Dataset entries
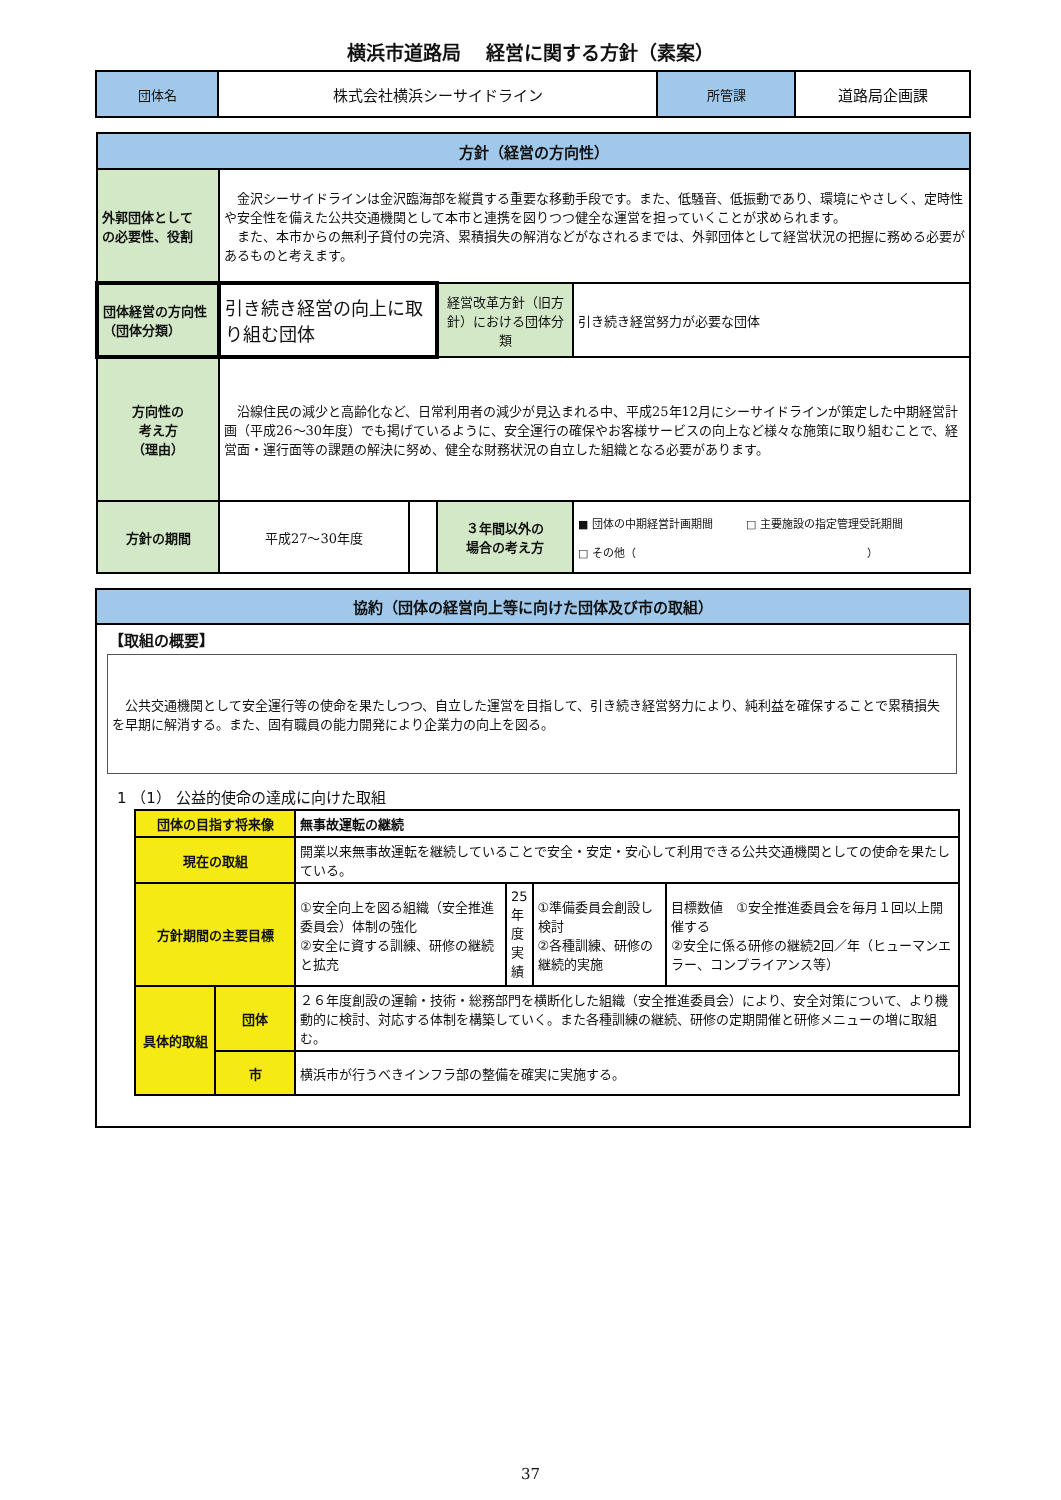横浜市道路局　 経営に関する方針（素案）
| 団体名 | 株式会社横浜シーサイドライン | 所管課 | 道路局企画課 |
| 方針（経営の方向性） | | | | |
| 外郭団体として の必要性、役割 | 金沢シーサイドラインは金沢臨海部を縦貫する重要な移動手段です。また、低騒音、低振動であり、環境にやさしく、定時性や安全性を備えた公共交通機関として本市と連携を図りつつ健全な運営を担っていくことが求められます。 また、本市からの無利子貸付の完済、累積損失の解消などがなされるまでは、外郭団体として経営状況の把握に務める必要があるものと考えます。 | | | |
| 団体経営の方向性（団体分類） | 引き続き経営の向上に取り組む団体 | | 経営改革方針（旧方針）における団体分類 | 引き続き経営努力が必要な団体 |
| 方向性の 考え方 （理由） | 沿線住民の減少と高齢化など、日常利用者の減少が見込まれる中、平成25年12月にシーサイドラインが策定した中期経営計画（平成26～30年度）でも掲げているように、安全運行の確保やお客様サービスの向上など様々な施策に取り組むことで、経営面・運行面等の課題の解決に努め、健全な財務状況の自立した組織となる必要があります。 | | | |
| 方針の期間 | 平成27～30年度 | | ３年間以外の 場合の考え方 | ■ 団体の中期経営計画期間 □ 主要施設の指定管理受託期間 □ その他（ ） |
協約（団体の経営向上等に向けた団体及び市の取組）
【取組の概要】
　公共交通機関として安全運行等の使命を果たしつつ、自立した運営を目指して、引き続き経営努力により、純利益を確保することで累積損失を早期に解消する。また、固有職員の能力開発により企業力の向上を図る。
1 （1） 公益的使命の達成に向けた取組
| 団体の目指す将来像 | | 無事故運転の継続 | | | |
| 現在の取組 | | 開業以来無事故運転を継続していることで安全・安定・安心して利用できる公共交通機関としての使命を果たしている。 | | | |
| 方針期間の主要目標 | | ①安全向上を図る組織（安全推進委員会）体制の強化 ②安全に資する訓練、研修の継続と拡充 | 25年度実績 | ①準備委員会創設し検討 ②各種訓練、研修の継続的実施 | 目標数値 ①安全推進委員会を毎月１回以上開催する ②安全に係る研修の継続2回／年（ヒューマンエラー、コンプライアンス等） |
| 具体的取組 | 団体 | ２６年度創設の運輸・技術・総務部門を横断化した組織（安全推進委員会）により、安全対策について、より機動的に検討、対応する体制を構築していく。また各種訓練の継続、研修の定期開催と研修メニューの増に取組む。 | | | |
| | 市 | 横浜市が行うべきインフラ部の整備を確実に実施する。 | | | |
37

▸ **Task objective**
Say how many lines in the records hold the string "安全推進委員会", please, and add no other words.

▸ **Answer below**
2